In a diary posted here: http://www.dailykos.com/...  I covered how this move sought to shut small towns out of negotiating for better services for their residents and to preserve their own tax base.
Now, Chanute Kansas looks to turn on it's fiber network and finds itself with the ghoul in the room of AT&T, who looks to shut down their service.. you see, it's hard to sell 6Mbps DSL internet for significantly more with data caps when someone else is offering 1Gbps with no caps.
It’s true that a 1Gbps fiber service would definitely impact AT&T’s business operations in the area and likely for the very worse. Ars Technica points out that Chanute would charge citizens just $40 per month for its 1Gbps service, which is a mere $5 more than the six-month teaser rate for AT&T’s 6Mbps service.
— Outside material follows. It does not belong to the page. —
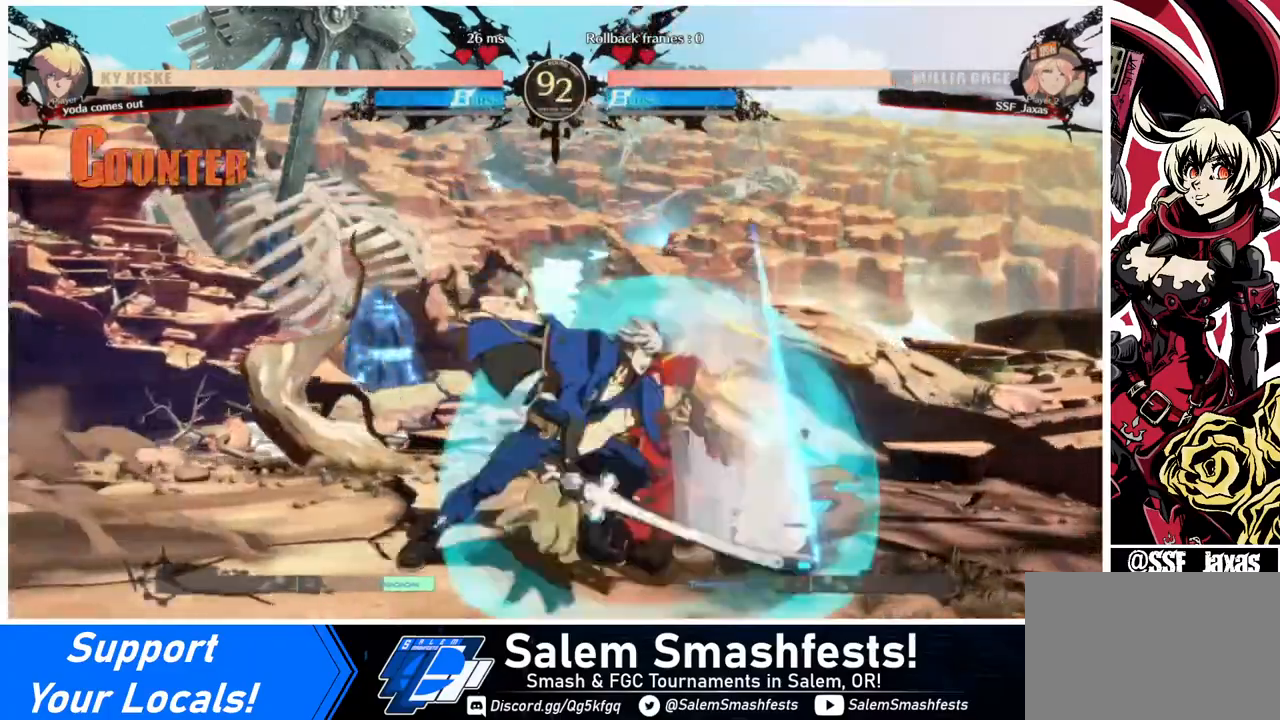
{"buttons": ["DPAD_DOWN", "DPAD_RIGHT"], "events": [[280, "SQUARE", "up"], [280, "TRIANGLE", "up"]]}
What’s more, AT&T’s plan includes a hard data cap of 150GB per month and going over that limit will set you back by an additional $10 per month
http://www.kansas.com/...
After beating back a legislative effort to stop them, city leaders in Chanute now face another state government hurdle in their effort to extend ultra-high-speed fiber broadband to residents’ homes and businesses.
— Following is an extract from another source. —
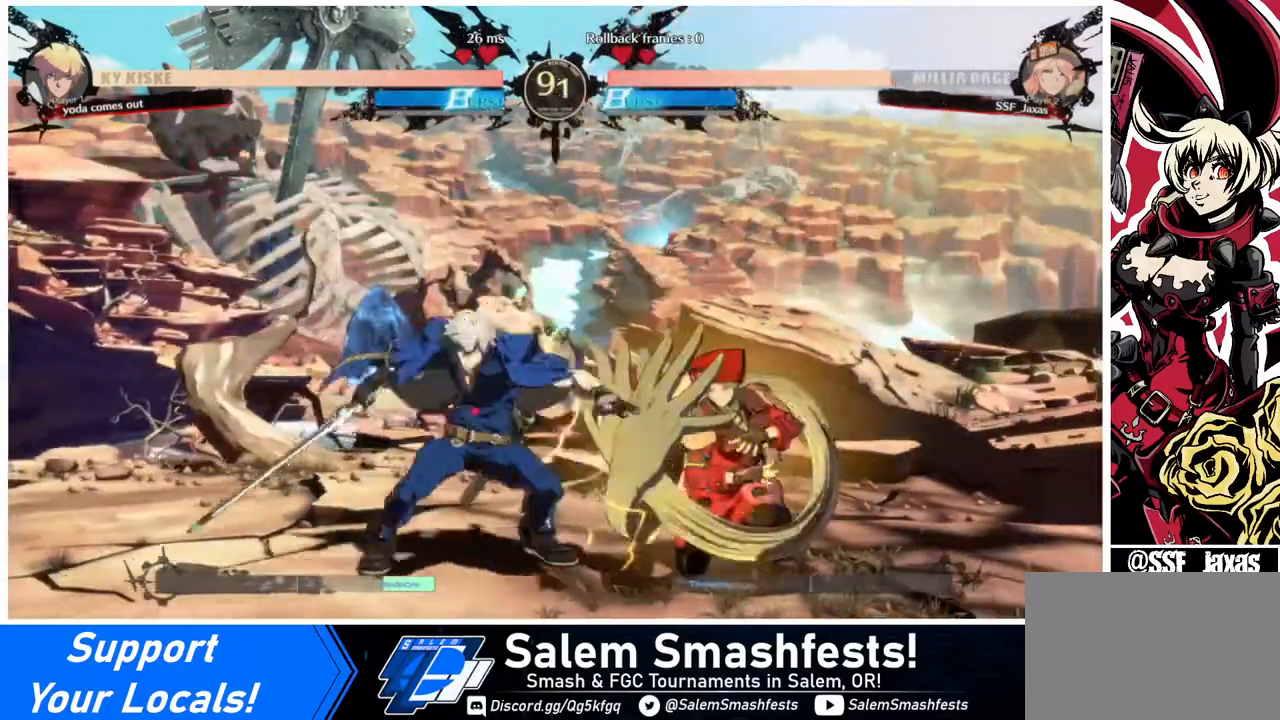
{"buttons": ["DPAD_DOWN", "DPAD_RIGHT"], "events": []}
The service the city is planning has a download speed of 1 gigabit and is projected to cost $40 a month for city residents. That’s 14 times faster and 60 percent cheaper than the fastest Internet service that Chanute residents can get now.
Chanute, like many small communities is trying to look after their future by giving residents and businesses a reason to stay in a program that is likely to pay for itself within 3 years.   The Chanute City government contends that this would likely help attract and keep residents - a nice way to hold their tax base in place.
Now, however, AT&T will ask for the state to intervene and to keep the residents locked out of high speed network services.
Chanute City officials, however, feel confident that in the end the state commission will provide them the go ahead to make the offer.
Protests in the state house, letter writing and support to kill the prior attempt to stop Chanute were critical in making sure that rural communities were able to stand up to the resources that the internet services put against them.
Can a rural Kansas town set the standard for how internet services could be offered to residents?